Started the day off by sleeping late. Made such a big rush to get things done and get ready to leave but I was late for the ferry and had a long wait for the next one. Fortunately the subway only took me about twenty minutes so I was on time to my appointment at the Swedish Institute

Wow! Acupuncture was fantastic! I feel surreal; nobody could really feel this good. Waifan, the acupuncturist, put needles in my head today. Oddly enough they felt pretty good. One of the needles she put in my left wrist made my fingers feel numb but as soon as she took it out the numbness went away. Waifan invited me to come back tomorrow for a acupuncture treatment at their grand rounds; I am looking forward to that. I feel wonderful! Acupuncture is amazing!

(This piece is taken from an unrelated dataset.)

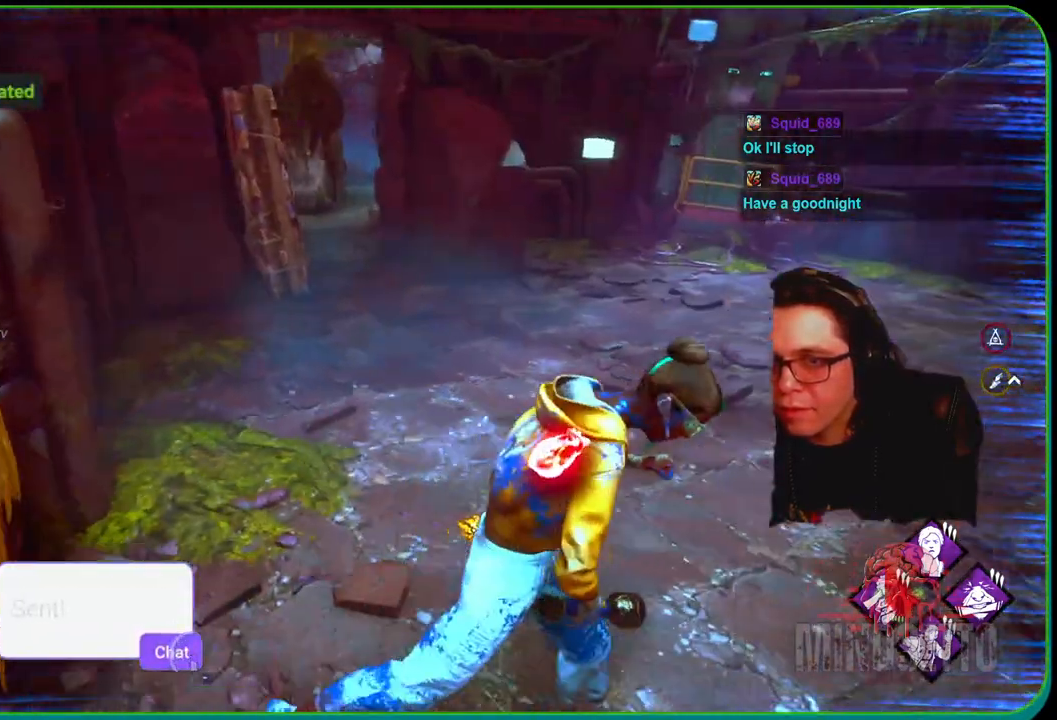
{"buttons": ["L1"], "left_stick": "up", "right_stick": "center", "events": [[33, "right_stick", "right"], [100, "left_stick", "up-right"], [317, "left_stick", "up"], [317, "right_stick", "center"]]}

Afterwards I walked by the Regional Thai restaurant. Every time I walk by it I think Tai sounds so good but this time I turned around and went back and ordered some of their vegetable dumplings and a cup of tea. I am amazed that I actually ate in a restaurant alone. I eat in coffee shops or get food to go when I am alone. I think this may be the first time I went out to eat by myself.

It was 3:30 so the place was pretty close to empty. The waiter gave me a window seat; the food was attractively presented; the waiter was gorgeous. As soon as I had ordered I wondered what had possessed me; I wasn't even really hungry. But I am already looking at the menu I took with me asking myself if I want to try the spring rolls or the red curry vegetables next time. They have a vegetarian steak - grilled tofu steak with mushrooms, lime leaf and red pahang sauce. What is red pahang sauce? There is even a lemongrass beef salad. I am making myself hungry and I just ate! I feel like I have been so self indulgent today. Maybe this should count as an Artist date. Can Artist dates just happen or do they need to be planned?

3 comments:

Endment said...

Love the picture --- looks a bit like my day.

Your descriptions of food make me hungry

Anonymous said...

OH! That was such an artist's date! Good for you getting comfortable eating alone-- it all depends on the restaurant-- but if it's small-- I definitely don't hesitate to go in by myself.

And--- acupuncture is so good--- how did you decide to pursue it?

~Elizabeth
http://bluepoppy.omworks.com

GreenishLady said...

It has to have been an Artist's Date - you were feeding your dreaming and curious self, weren't you? Doing something new? Stepping into the unfamiliar. I would love to do that. Just have to find the right restaurant. Call it a spontaneous Date, maybe.